Plus récemment, nous avons eu le problème des risques et des menaces que fait peser la technique dite de « fracturation hydraulique ». Il n'y aura pas de « fracturation hydraulique » en France. Il n'y aura pas non plus d'exploitation des gaz et des huiles de schiste tant que les industriels ne feront pas la preuve que cette exploitation peut être compatible avec la protection de l'environnement, et notamment la protection de vos nappes phréatiques. J'ai demandé à Nathalie et à Éric BESSON d'engager une réforme du code minier, afin que la France dispose d'un cadre juridique moderne, adapté aux exigences environnementales pour l'exploitation des ressources minières et énergétiques de son sous-sol. On n'a pas le droit de jouer avec la santé des Français. Mais, en même temps, on n'a pas le droit d'arrêter la recherche et c'est en permanence cet équilibre que nous devons rechercher.

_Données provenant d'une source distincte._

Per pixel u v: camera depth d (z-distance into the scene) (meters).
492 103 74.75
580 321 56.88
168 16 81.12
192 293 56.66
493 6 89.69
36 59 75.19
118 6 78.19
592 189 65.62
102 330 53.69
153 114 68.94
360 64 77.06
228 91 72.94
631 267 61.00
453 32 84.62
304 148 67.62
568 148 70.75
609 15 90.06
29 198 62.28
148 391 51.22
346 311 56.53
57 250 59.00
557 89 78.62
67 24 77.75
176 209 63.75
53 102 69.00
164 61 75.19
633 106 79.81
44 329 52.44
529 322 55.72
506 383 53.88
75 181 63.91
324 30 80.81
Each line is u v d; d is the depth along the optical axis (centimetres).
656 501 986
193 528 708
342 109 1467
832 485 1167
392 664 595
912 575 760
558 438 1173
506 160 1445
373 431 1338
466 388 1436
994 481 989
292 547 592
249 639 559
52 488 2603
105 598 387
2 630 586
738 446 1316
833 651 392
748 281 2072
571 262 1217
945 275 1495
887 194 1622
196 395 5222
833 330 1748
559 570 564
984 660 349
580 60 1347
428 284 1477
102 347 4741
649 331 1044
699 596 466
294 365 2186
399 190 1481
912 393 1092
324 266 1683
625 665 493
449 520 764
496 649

Alors, l'énergie c'est l'un des premiers enjeux du Grenelle de l'Environnement. Il faut bien comprendre que l'énergie la moins chère et la plus propre c'est celle que l'on ne consomme pas. Nous avons donc mis l'accent sur les économies d'énergie et sur l'efficacité énergétique. Dans l'habitat, où se concentrent 43% de la consommation d'énergie nationale et 25% des émissions, nous avons le devoir d'exploiter tous les gisements d'économies possibles. Notre engagement, réduire de près de 40% la consommation d'énergie dans l'habitat d'ici 2020, c'est vous faire économiser 500 euros chaque année pour chaque famille. On n'a pas le droit de gaspiller, on n'a pas le droit de gâcher compte tenu du prix de l'énergie.
Nathalie KOSCIUSKO-MORIZET va animer une table ronde sur l'efficacité énergétique, afin qu'on définisse les moyens pour aller plus loin et accélérer la rénovation de l'habitat.
Dans le bâtiment neuf, une nouvelle réglementation thermique correspondant aux « bâtiments basse consommation » (BBC) est désormais en vigueur. Tenez-vous bien, dans un bâtiment à basse consommation, on divise par trois la consommation d'énergie. A un moment où tout le monde me parle, à juste titre, du pouvoir d'achat, un bâtiment basse consommation, c'est trois fois moins d'énergie qu'un autre. Vous savez, le pouvoir d'achat, on peut l'augmenter par l'augmentation des recettes et on peut aussi l'augmenter par la diminution des dépenses. Je vois que cela percute, je voulais vérifier.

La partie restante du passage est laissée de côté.